One charge brought against him must have dampened the joy of literary glory, and stung Schiller's pure and virtuous mind more deeply than any other. He was accused of having injured the cause of morality by his work; of having set up to the impetuous and fiery temperament of youth a model of imitation which the young were too likely to pursue with eagerness, and which could only lead them from the safe and beaten tracks of duty into error and destruction. It has even been stated, and often been repeated since, that a practical exemplification of this doctrine occurred, about this time, in Germany. A young nobleman, it was said, of the fairest gifts and prospects, had cast away all these advantages; betaken himself to the forests, and, copying Moor, had begun a course of active operations,--which, also copying Moor, but less willingly, he had ended by a shameful death.

It can now be hardly necessary to contradict these theories; or to show that none but a candidate for Bedlam as well as Tyburn could be seduced from the substantial comforts of existence, to seek destruction and disgrace, for the sake of such imaginary grandeur. The German nobleman of the fairest gifts and prospects turns out, on investigation, to have been a German blackguard, whom debauchery and riotous extravagance had reduced to want; who took to the highway, when he could take to nothing else,--not allured by an ebullient enthusiasm, or any heroical and misdirected appetite for sublime actions, but driven by the more palpable stimulus of importunate duns, an empty purse, and five craving senses. Perhaps in his later days, this philosopher may have referred to Schiller's tragedy, as the source from which he drew his theory of life: but if so, we believe he was mistaken. For characters like him, the great attraction was the charms of revelry, and the great restraint, the gallows,--before the period of Karl von Moor, just as they have been since, and will be to the end of time. Among motives like these, the influence of even the most malignant book could scarcely be discernible, and would be little detrimental, if it were.

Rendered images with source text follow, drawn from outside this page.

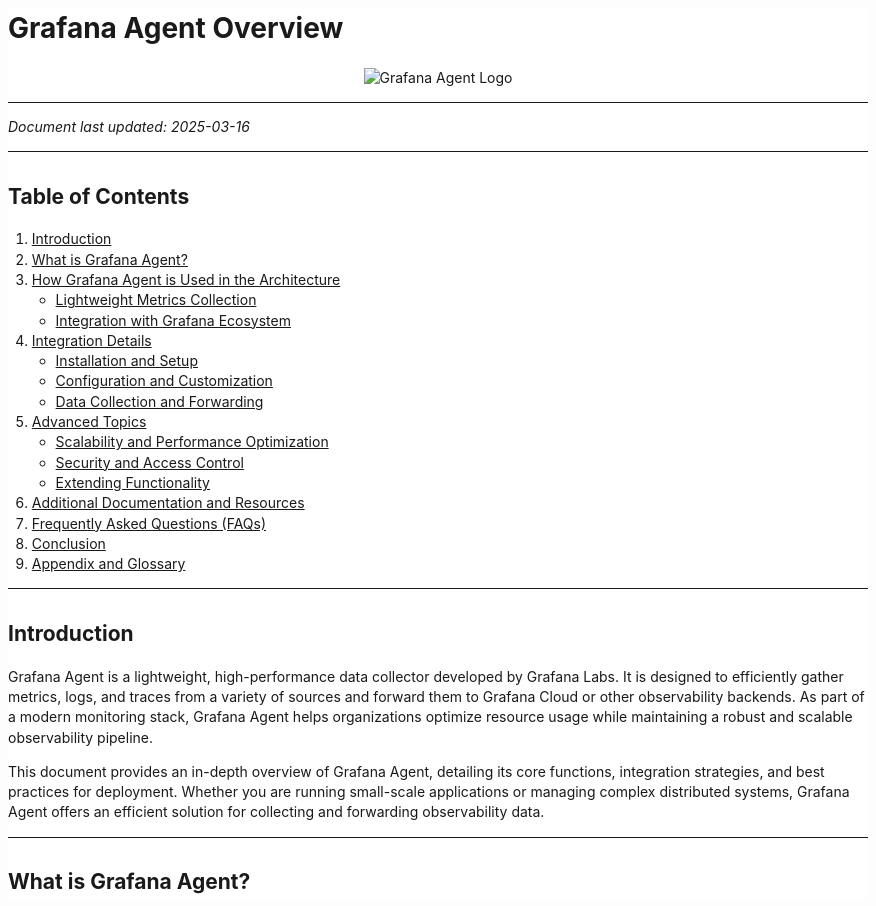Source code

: # Grafana Agent Overview


<div style="text-align: center;">
  <img src="https://observe.cyso.com/docs/img/logos/grafana-agent.png" alt="Grafana Agent Logo" style="width:300px; height:auto;" />
</div>

---

_Document last updated: 2025-03-16_

---

## Table of Contents

1. [Introduction](#introduction)
2. [What is Grafana Agent?](#what-is-grafana-agent)
3. [How Grafana Agent is Used in the Architecture](#how-grafana-agent-is-used-in-the-architecture)
   - [Lightweight Metrics Collection](#lightweight-metrics-collection)
   - [Integration with Grafana Ecosystem](#integration-with-grafana-ecosystem)
4. [Integration Details](#integration-details)
   - [Installation and Setup](#installation-and-setup)
   - [Configuration and Customization](#configuration-and-customization)
   - [Data Collection and Forwarding](#data-collection-and-forwarding)
5. [Advanced Topics](#advanced-topics)
   - [Scalability and Performance Optimization](#scalability-and-performance-optimization)
   - [Security and Access Control](#security-and-access-control)
   - [Extending Functionality](#extending-functionality)
6. [Additional Documentation and Resources](#additional-documentation-and-resources)
7. [Frequently Asked Questions (FAQs)](#frequently-asked-questions-faqs)
8. [Conclusion](#conclusion)
9. [Appendix and Glossary](#appendix-and-glossary)

---

## Introduction

Grafana Agent is a lightweight, high-performance data collector developed by Grafana Labs. It is designed to efficiently gather metrics, logs, and traces from a variety of sources and forward them to Grafana Cloud or other observability backends. As part of a modern monitoring stack, Grafana Agent helps organizations optimize resource usage while maintaining a robust and scalable observability pipeline.

This document provides an in-depth overview of Grafana Agent, detailing its core functions, integration strategies, and best practices for deployment. Whether you are running small-scale applications or managing complex distributed systems, Grafana Agent offers an efficient solution for collecting and forwarding observability data.

---

## What is Grafana Agent?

Nothing, at any rate, could be farther from Schiller's intention than such a consummation. In his preface, he speaks of the moral effect of The Robbers in terms which do honor to his heart, while they show the inexperience of his head. Ridicule, he signifies, has long been tried against the wickedness of the times, whole cargos of hellebore have been expended--in vain; and now, he thinks, recourse must be had to more pungent medicines. We may smile at the simplicity of this idea; and safely conclude that, like other specifics, the present one would fail to produce a perceptible effect: but Schiller's vindication rests on higher grounds than these. His work has on the whole furnished nourishment to the more exalted powers of our nature; the sentiments and images which he has shaped and uttered, tend, in spite of their alloy, to elevate the soul to a nobler pitch: and this is a sufficient defense. As to the danger of misapplying the inspiration he communicates, of forgetting the dictates of prudence in our zeal for the dictates of poetry, we have no great cause to fear it. Hitherto, at least, there has always been enough of dull reality, on every side of us, to abate such fervors in good time, and bring us back to the most sober level of prose, if not to sink us below it. We should thank the poet who performs such a service; and forbear to inquire too rigidly whether there is any "moral" in his piece or not. The writer of a work, which interests and excites the spiritual feelings of men, has as little need to justify himself by showing how it exemplifies some wise saw or modern instance, as the doer of a generous action has to demonstrate its merit, by deducing it from the system of Shaftesbury, or Smith, or Paley, or whichever happens to be the favorite system for the age and place. The instructiveness of the one, and the virtue of the other, exist independently of all systems or saws, and in spite of all.